Hypokalaemia in children
Hypokalaemia is a common electrolyte imbalance in children, defined as a plasma potassium level of less than 3.5 mmol/L. It is rarely due to a lack of dietary intake, and more commonly a result of increased losses or a shift of potassium from the extracellular to the intracellular space. The severity of hypokalaemia is classified based on the serum potassium level: mild (3.0-3.5 mmol/L), moderate (2.5-3.0 mmol/L), and severe (<2.5 mmol/L).
Aetiology
The cause of hypokalaemia is typically categorised by the mechanism of potassium loss or shift.
Increased Losses
Renal Losses: This is a common cause where the kidneys inappropriately excrete potassium. Causes include:
Medications: Loop and thiazide diuretics, corticosteroids, and aminoglycosides.
Renal Tubular Disorders: Conditions like Gitelman syndrome and Bartter syndrome are inherited tubular disorders that cause potassium and salt wasting.
Endocrine Disorders: Mineralocorticoid excess (e.g., Cushing’s syndrome, hyperaldosteronism) leads to increased potassium excretion.
Extra-renal Losses: This is often due to gastrointestinal issues.
Vomiting or Nasogastric Suction: Potassium is lost directly from gastric secretions.
Diarrhoea: Large amounts of potassium are lost in the stool.
Laxative Overuse.
Intracellular Shift
This is a redistribution of potassium into the cells, resulting in a low serum level, but with a normal total body potassium store.
Medications: Insulin infusion (e.g., in DKA management) and bronchodilators like salbutamol and theophylline.
Metabolic Alkalosis: A high pH promotes the movement of potassium into cells.
Re-feeding Syndrome: A severe electrolyte disturbance that can occur when malnourished patients are re-fed.
Clinical Presentation
Symptoms of hypokalaemia are often non-specific and are mainly related to muscle and cardiac function.
Muscular: Weakness, cramps, and constipation are common.
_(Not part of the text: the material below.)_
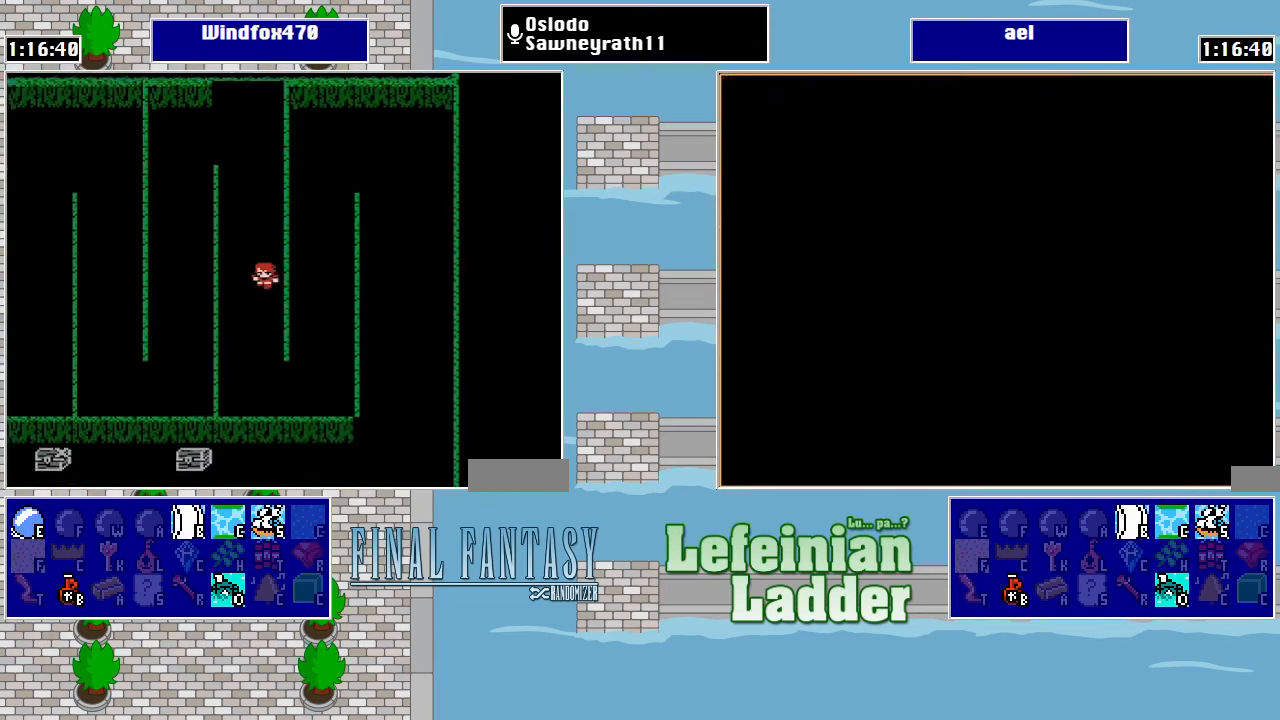
{"buttons": ["DPAD_RIGHT"], "events": [[334, "DPAD_DOWN", "up"], [367, "DPAD_RIGHT", "down"]]}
Severe hypokalaemia (<2.5 mmol/L) can lead to a “neck flop” (neck muscle weakness) and paralytic ileus.
Cardiac: Hypokalaemia can cause life-threatening cardiac arrhythmias.
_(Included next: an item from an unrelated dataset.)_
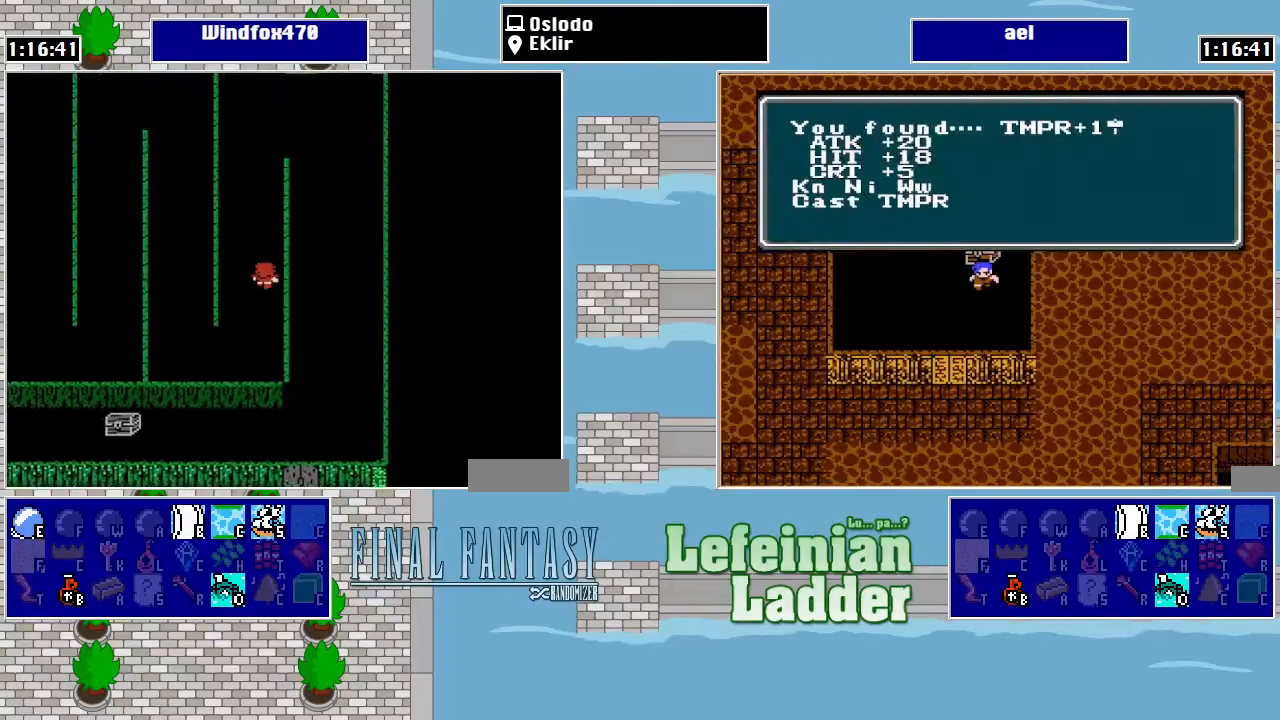
{"buttons": ["DPAD_UP"], "events": []}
Other Signs: Hypokalaemia may present with other signs depending on the underlying cause. For example, the presence of hypertension may suggest an excess of aldosterone.
Investigations
Paired Bloods: Always repeat the serum potassium level with a “good sample” to confirm the hypokalaemia. Concurrently, check renal function, acid-base status, and magnesium levels, as hypomagnesaemia often coexists with and exacerbates hypokalaemia.
ECG: An ECG is mandatory for any child with moderate to severe hypokalaemia. ECG changes include flattened T waves, depressed ST segments, and prominent U waves (a small wave following the T wave). Severe hypokalaemia can cause life-threatening arrhythmias, including ventricular fibrillation.
Management
The management depends on the severity and underlying cause.
Mild to Moderate Hypokalaemia (K > 2.5 mmol/L)
Oral Potassium Replacement: For asymptomatic children, oral potassium is the preferred route. The dose is typically 2-4 mmol/kg per day, given in divided doses.
Severe Hypokalaemia (K < 2.5 mmol/L)
Intravenous (IV) Potassium Replacement: This is indicated for children with severe hypokalaemia or associated ECG changes.
Peripheral Line: The maximum concentration of KCl is generally 40 mmol/L. The rate should not exceed 10 mmol/hour. Higher concentrations can cause pain and phlebitis.
Central Line: Higher concentrations and faster infusion rates can be used, but this should only be done in a high-dependency (HDU) or PICU setting with continuous cardiac monitoring. The standard rate is 0.5 mmol/kg/hour.
Key Management Principles
Identify and Treat the Cause: Stop any causative drugs and treat the underlying condition.
Continuous Monitoring: Children receiving IV potassium must be on continuous cardiac monitoring.
Magnesium: Concurrent hypomagnesaemia should be corrected as it is often refractory to potassium replacement alone.
Avoid Rapid Correction: Potassium levels should be corrected slowly to avoid rebound hyperkalaemia and cardiac arrhythmias.